Fear

Fear, I used to believe that anger was my constant companion. And while it is true she’s been ever present in my life for almost as long as I can remember, it is you who fed her and bathed her in your poison tonic. I see you. the way my eyes shift and hyperfocus on words I need to mull through and dissect with precision. On patterns and the cadence of voices. I feel you. In the pit of my being and digging in my head, mining for your meal of anxiety and sucking on the scraps of “I told you so” that you’ve already dished out. I know you. A safety mechanism gone wild, some feral part of us that bites and then cowers in the dark corner just praying that the beasts pass her by. You are the wanton destruction of a soul’s intent, a harbinger of forsaken dreams. You promise us that to follow you will make us safe, but who will protect us from you?
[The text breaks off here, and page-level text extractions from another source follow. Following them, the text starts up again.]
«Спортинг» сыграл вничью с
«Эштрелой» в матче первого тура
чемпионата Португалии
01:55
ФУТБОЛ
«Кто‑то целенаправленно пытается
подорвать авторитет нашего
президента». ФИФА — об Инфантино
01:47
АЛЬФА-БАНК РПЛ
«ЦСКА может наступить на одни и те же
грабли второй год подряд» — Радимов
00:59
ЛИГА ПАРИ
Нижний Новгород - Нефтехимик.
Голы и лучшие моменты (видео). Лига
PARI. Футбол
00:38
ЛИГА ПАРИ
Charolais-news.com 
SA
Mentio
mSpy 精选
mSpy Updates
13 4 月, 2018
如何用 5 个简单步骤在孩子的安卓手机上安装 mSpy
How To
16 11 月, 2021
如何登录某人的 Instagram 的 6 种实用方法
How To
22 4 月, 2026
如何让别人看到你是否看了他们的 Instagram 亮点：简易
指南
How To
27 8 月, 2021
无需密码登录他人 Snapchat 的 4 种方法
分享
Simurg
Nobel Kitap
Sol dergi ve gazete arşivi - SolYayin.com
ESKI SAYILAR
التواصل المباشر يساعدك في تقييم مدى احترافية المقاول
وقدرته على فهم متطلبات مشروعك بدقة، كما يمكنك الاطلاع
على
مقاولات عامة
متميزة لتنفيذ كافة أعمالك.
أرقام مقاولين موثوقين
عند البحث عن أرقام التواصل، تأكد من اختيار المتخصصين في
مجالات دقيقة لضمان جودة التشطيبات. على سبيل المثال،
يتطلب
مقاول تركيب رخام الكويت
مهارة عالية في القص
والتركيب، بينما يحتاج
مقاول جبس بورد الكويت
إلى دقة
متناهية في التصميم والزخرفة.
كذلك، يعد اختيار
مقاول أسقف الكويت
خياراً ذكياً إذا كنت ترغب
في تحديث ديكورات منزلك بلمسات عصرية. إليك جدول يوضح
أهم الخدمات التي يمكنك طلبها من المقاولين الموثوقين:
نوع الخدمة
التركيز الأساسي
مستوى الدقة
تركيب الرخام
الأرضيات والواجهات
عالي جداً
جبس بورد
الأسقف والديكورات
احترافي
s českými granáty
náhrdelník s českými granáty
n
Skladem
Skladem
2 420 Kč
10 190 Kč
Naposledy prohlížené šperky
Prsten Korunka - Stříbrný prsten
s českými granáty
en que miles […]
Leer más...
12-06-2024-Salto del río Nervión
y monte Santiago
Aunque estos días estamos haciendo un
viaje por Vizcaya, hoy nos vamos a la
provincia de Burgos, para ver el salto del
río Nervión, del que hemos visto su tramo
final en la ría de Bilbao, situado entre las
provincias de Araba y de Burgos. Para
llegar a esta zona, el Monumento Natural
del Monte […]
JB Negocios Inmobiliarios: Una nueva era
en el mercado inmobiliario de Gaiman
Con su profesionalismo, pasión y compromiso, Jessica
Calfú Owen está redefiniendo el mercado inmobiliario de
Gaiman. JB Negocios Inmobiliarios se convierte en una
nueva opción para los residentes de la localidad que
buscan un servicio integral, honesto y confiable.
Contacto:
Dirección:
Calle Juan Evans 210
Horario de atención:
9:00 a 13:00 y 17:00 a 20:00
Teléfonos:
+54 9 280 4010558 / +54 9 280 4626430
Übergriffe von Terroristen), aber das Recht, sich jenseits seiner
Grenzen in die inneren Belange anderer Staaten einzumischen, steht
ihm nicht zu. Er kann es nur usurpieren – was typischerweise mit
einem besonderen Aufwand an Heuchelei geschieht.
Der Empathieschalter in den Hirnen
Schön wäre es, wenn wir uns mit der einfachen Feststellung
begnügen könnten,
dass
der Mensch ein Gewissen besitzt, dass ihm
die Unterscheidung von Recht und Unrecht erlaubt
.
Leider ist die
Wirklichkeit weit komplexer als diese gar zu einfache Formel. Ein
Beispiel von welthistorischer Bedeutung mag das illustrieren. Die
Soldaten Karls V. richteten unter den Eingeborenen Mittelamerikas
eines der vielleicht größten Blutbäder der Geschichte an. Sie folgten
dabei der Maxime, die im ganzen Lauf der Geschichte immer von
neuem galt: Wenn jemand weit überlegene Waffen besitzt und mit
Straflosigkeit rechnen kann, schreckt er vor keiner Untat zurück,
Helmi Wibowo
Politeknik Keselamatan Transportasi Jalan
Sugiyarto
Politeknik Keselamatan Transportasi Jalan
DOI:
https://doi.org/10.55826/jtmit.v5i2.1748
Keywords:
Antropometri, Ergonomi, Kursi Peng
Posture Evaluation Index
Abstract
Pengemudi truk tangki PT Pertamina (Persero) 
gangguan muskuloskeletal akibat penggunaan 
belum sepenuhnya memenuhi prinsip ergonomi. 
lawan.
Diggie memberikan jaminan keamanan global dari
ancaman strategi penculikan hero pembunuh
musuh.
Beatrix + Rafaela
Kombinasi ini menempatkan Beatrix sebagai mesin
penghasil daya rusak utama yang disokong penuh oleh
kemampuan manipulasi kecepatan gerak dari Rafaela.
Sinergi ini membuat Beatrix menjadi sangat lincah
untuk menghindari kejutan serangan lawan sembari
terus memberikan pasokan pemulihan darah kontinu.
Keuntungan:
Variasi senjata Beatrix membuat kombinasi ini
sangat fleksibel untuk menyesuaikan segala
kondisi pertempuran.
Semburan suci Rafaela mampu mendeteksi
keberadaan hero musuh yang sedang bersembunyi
My insides are tired from carrying you around like some rotten, unborn sickness that I can’t digest or drown in drink or food or tears. My throat is so sore from silently screaming at you to please just stop in a way that has even managed to make my anger too exhausted to bother waking herself to fight. We are all too exhausted. The whole world of us. We are dead at your throne. So, you see, I have nothing more to give you. Just like I see that I haven’t really won. As long as we are inside these shells, you have a place to feed. A place to feast. Our only choice is to face you. And live anyway.